[Saved entries]
* * *

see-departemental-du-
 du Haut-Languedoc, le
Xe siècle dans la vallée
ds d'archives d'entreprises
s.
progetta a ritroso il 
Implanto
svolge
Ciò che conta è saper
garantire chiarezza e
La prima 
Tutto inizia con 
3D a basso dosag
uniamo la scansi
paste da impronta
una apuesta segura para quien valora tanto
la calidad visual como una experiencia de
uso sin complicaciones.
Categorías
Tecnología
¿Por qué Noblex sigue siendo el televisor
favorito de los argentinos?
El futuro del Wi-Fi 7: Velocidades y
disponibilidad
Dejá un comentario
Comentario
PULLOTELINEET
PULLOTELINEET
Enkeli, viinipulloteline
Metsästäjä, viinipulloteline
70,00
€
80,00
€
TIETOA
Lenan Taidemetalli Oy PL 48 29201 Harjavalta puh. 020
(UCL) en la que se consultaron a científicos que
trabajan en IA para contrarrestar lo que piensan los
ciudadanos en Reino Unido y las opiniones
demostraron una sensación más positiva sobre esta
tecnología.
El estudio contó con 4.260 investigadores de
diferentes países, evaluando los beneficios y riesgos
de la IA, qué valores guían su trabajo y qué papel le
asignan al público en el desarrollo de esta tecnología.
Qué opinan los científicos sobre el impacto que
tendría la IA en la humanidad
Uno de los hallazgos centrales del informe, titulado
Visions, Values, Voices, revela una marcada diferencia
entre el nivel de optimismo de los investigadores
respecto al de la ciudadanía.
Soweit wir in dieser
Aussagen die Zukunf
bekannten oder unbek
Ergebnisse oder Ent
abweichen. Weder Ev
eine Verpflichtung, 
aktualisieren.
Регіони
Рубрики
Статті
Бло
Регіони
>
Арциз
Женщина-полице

* * *

# Exercise
Copy the listing word for word from its first line down to the line containing "favorito de los argentinos?", including both of those lines and nothing after them.

# Task result
see-departemental-du-
 du Haut-Languedoc, le
Xe siècle dans la vallée
ds d'archives d'entreprises
s.
progetta a ritroso il 
Implanto
svolge
Ciò che conta è saper
garantire chiarezza e
La prima 
Tutto inizia con 
3D a basso dosag
uniamo la scansi
paste da impronta
una apuesta segura para quien valora tanto
la calidad visual como una experiencia de
uso sin complicaciones.
Categorías
Tecnología
¿Por qué Noblex sigue siendo el televisor
favorito de los argentinos?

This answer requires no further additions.